* **Provided data**:

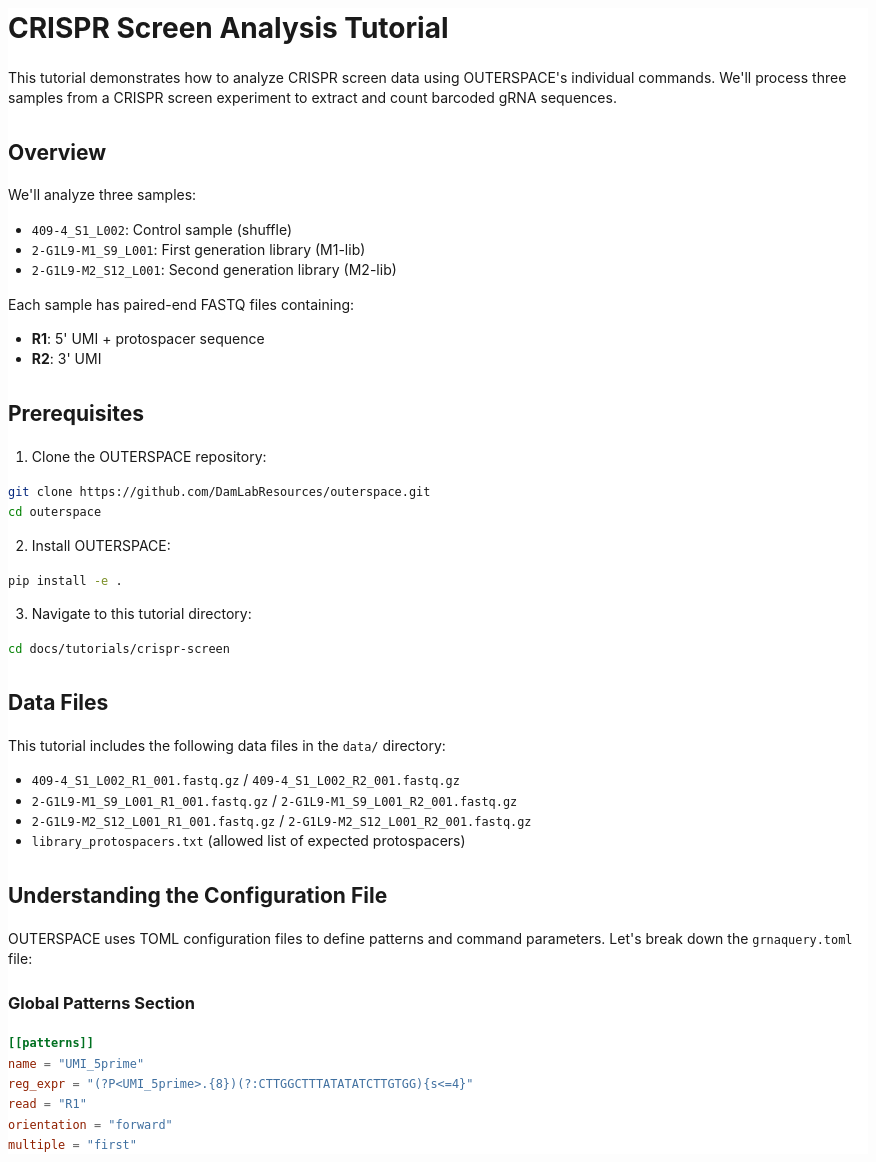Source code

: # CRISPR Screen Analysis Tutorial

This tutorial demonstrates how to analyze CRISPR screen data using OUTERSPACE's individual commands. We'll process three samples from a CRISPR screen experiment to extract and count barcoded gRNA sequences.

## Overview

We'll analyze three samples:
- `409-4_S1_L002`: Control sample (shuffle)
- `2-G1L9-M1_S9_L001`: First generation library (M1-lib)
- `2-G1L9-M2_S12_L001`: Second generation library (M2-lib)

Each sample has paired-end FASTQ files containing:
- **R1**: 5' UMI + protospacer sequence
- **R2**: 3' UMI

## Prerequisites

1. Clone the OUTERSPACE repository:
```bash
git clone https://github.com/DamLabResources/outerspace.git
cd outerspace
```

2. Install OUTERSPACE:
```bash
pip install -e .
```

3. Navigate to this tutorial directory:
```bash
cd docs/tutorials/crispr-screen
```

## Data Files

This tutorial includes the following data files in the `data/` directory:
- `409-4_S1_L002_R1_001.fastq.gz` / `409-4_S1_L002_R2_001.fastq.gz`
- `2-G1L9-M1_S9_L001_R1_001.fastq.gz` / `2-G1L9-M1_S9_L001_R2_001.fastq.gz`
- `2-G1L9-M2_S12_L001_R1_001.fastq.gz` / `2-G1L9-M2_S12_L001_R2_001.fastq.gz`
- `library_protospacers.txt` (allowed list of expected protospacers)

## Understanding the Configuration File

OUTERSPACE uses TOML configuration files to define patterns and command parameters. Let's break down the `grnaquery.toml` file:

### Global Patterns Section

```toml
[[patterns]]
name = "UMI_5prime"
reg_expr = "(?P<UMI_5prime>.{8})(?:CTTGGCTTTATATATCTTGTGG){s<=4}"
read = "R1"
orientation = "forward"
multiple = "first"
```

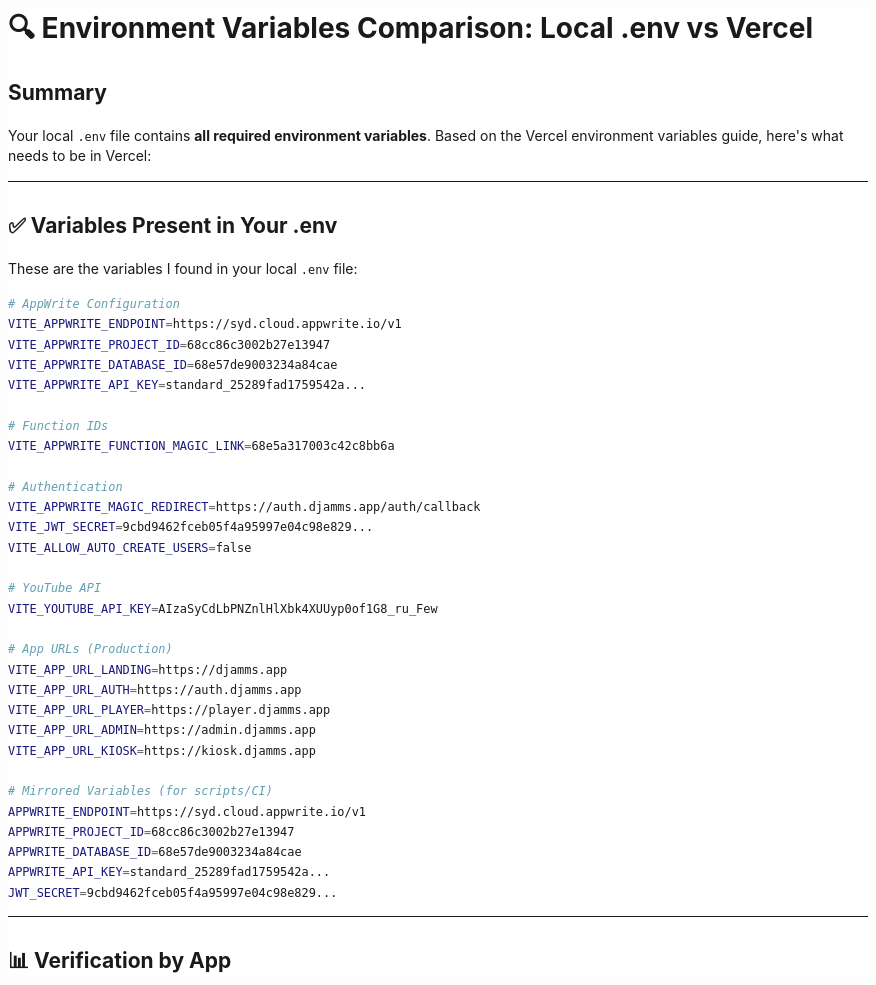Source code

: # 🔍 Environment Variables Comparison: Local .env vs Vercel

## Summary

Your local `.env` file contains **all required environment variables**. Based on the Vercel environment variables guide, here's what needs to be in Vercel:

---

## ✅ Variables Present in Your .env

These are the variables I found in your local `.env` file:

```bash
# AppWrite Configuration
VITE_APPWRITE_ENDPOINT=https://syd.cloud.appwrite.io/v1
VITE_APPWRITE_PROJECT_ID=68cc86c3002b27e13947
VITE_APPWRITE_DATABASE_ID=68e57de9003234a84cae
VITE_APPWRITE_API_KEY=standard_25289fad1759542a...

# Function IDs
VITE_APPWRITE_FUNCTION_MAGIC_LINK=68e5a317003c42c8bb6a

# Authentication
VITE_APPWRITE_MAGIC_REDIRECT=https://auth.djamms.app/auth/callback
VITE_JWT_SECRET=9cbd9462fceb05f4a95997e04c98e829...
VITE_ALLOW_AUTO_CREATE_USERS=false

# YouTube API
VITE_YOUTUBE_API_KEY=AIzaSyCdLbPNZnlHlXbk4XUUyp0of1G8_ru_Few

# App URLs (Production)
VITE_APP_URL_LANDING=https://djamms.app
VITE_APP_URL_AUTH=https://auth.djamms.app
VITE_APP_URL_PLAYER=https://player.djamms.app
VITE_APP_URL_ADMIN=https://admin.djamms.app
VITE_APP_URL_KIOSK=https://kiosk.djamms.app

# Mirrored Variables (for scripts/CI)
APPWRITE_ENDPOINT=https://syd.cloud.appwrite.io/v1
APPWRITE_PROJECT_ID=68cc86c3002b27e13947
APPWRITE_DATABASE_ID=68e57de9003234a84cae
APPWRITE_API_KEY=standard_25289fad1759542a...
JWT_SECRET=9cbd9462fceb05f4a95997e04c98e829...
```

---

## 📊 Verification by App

--

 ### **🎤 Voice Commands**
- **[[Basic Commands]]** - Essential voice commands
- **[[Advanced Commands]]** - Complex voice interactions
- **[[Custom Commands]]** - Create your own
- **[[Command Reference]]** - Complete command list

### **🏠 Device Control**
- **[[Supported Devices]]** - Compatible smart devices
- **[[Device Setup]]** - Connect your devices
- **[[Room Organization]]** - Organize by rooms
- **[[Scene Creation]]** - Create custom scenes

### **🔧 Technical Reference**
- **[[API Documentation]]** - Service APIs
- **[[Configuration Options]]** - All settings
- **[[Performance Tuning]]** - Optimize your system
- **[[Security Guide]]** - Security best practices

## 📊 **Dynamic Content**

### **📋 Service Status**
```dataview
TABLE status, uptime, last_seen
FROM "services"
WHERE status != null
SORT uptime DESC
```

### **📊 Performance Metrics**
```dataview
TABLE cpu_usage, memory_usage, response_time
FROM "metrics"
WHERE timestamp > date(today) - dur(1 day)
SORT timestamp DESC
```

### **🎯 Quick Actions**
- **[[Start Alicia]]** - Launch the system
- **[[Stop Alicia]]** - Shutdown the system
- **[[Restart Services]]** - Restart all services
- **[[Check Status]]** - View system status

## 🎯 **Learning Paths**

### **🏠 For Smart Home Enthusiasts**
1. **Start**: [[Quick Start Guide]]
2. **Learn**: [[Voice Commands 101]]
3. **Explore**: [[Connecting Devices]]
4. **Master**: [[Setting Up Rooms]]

--

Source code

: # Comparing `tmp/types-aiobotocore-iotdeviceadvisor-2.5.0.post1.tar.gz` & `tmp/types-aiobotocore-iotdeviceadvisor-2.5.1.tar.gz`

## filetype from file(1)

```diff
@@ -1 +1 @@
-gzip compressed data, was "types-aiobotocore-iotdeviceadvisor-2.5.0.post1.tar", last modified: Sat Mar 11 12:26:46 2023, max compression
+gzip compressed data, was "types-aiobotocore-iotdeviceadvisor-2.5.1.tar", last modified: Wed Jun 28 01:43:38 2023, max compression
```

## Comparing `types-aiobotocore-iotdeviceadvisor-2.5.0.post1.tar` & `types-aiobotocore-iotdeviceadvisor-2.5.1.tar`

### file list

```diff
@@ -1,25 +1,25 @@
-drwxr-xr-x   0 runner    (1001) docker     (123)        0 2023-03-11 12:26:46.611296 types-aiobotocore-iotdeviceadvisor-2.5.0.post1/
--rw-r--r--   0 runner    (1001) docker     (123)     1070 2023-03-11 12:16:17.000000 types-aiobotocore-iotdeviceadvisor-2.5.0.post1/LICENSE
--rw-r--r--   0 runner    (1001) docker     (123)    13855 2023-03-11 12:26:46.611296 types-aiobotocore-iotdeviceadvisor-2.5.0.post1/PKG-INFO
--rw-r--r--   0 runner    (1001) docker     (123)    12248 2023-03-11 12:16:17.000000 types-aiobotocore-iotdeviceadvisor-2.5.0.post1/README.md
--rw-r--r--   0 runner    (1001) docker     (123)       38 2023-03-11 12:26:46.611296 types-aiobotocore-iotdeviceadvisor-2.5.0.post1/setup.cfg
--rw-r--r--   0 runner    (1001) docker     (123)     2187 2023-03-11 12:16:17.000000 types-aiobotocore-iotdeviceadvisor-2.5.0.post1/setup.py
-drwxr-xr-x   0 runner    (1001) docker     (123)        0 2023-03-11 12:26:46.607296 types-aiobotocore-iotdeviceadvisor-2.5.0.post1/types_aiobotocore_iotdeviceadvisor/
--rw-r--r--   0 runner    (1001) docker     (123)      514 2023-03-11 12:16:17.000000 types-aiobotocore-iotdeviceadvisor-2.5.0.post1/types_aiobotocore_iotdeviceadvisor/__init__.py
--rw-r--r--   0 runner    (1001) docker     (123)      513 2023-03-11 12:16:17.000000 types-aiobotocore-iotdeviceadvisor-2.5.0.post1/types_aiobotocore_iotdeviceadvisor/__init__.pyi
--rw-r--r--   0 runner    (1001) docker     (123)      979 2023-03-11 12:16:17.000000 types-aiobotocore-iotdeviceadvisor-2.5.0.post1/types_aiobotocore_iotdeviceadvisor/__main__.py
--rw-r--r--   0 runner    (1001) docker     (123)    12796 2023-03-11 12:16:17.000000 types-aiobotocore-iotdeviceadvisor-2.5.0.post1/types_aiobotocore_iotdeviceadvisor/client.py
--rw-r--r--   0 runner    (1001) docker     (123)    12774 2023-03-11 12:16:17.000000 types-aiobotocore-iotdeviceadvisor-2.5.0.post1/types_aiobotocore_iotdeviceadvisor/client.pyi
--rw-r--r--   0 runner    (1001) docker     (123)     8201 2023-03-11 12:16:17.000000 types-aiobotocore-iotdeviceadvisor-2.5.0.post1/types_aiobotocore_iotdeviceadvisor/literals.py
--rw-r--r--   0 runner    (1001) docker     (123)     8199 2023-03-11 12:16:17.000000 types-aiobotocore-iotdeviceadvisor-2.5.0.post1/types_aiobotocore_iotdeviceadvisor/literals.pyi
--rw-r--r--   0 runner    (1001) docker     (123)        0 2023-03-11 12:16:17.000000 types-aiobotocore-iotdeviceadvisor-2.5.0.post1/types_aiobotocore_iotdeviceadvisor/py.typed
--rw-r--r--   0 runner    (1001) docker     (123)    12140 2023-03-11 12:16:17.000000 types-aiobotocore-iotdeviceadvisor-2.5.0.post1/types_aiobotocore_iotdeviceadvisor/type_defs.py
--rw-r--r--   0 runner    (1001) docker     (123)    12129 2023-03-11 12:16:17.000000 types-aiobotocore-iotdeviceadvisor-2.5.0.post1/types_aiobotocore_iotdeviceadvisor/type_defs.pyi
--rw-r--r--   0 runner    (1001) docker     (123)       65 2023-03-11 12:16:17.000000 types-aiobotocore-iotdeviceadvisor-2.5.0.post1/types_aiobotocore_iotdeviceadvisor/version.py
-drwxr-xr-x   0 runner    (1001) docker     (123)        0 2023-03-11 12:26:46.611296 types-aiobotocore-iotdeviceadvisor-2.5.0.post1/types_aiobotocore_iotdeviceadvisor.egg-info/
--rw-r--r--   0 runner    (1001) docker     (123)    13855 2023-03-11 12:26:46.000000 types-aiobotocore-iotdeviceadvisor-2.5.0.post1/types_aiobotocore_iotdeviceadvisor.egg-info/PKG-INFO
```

* **What you need to do**: Using the records above, write out exactly the lines between the one holding "### **🔧 Technical Reference**" and the one holding "## 📊 **Dynamic Content**", inclusive; leave everything else out.

* **Answer to this problem**:
### **🔧 Technical Reference**
- **[[API Documentation]]** - Service APIs
- **[[Configuration Options]]** - All settings
- **[[Performance Tuning]]** - Optimize your system
- **[[Security Guide]]** - Security best practices

## 📊 **Dynamic Content**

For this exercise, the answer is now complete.